Nikolas’s hold tightened unconsciously around Ben as if even thinking this made him anxious. “It could’ve been Russian. Why?”
“The timing of her death was very convenient…”
There was a long silence. Ben could almost hear the wheels turning. “No. That’s not possible. She killed herself because I…” He didn’t sound all that certain now, however.
Ben didn’t say anymore, and Nikolas was silent for the rest of the day. Whatever complex reassessment of thirty-year-old events he was making, Ben felt he should have time and space to make without further contribution from him.
That night, for the first time, Ben moved his mat over to Nikolas’s and arranged it so both sleeping bags were open and spread above them creating a double bed; albeit not a luxury one they usually enjoyed.

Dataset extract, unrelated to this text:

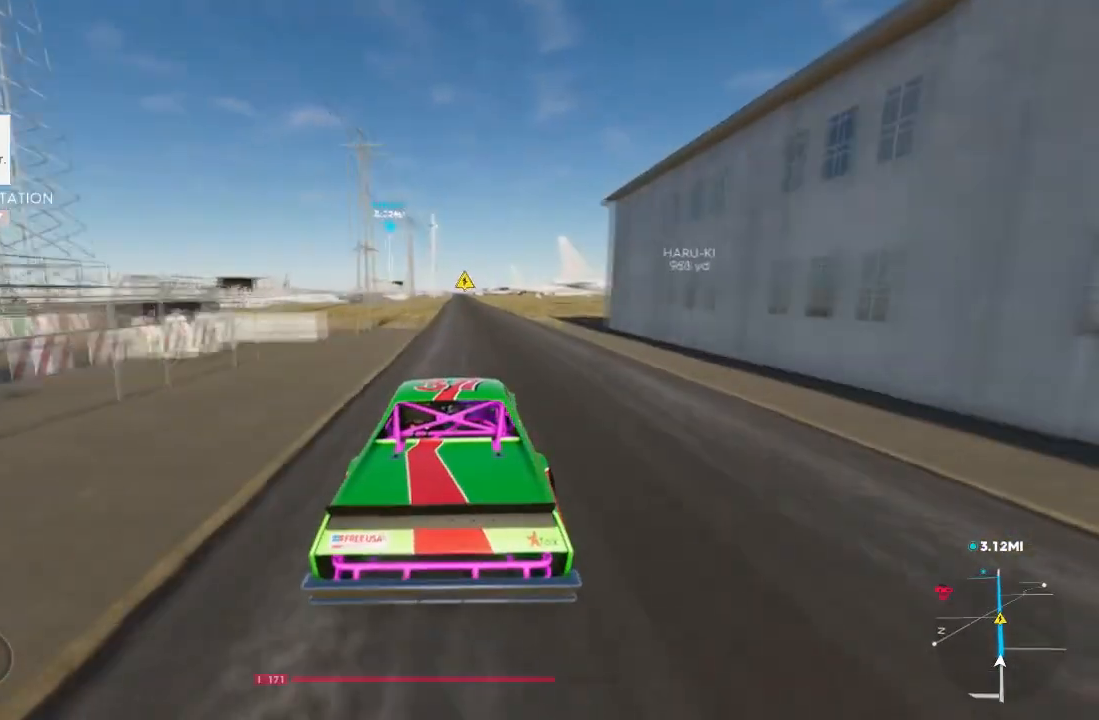
{"buttons": ["R2"], "left_stick": "center", "right_stick": "center", "events": [[367, "left_stick", "left"], [501, "left_stick", "center"]]}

Ben spooned Nikolas to him, Nikolas’s cold back against his chest, both soon warming to the naked bodily contact. After a long time, when Ben felt sure Nikolas must be asleep, he heard Nikolas’s uncharacteristically tentative voice. “How likely is it that we both had fathers who murdered our mothers? That’s ridiculous.”
“Yeah. I guess. But neither of us knew it.”
“I don’t see your logic in that.” There was another long pause, and then Nikolas added, “I hated her. After what she did. Within a week, we were taken from our house and the life we knew, the freedom, and from our language, and to…well, I blamed her for it all. I thought she was weak. That all women were weak. I have never liked women very much because of her. I saw some of this anger in you and wanted you to know that your mother didn’t abandon you, but I never thought…”
“Now you know maybe.”
“Yes. But it doesn’t help. Now I know that all the things my father told me, to encourage this view I had of her weakness and her lack of love for me, were lies. That he was only telling me this to enable—” He stopped and Ben could not help but feel the tenseness creep into the body pressed tightly against him. “He said what we did together was true love and that it proved he loved me when she had not.”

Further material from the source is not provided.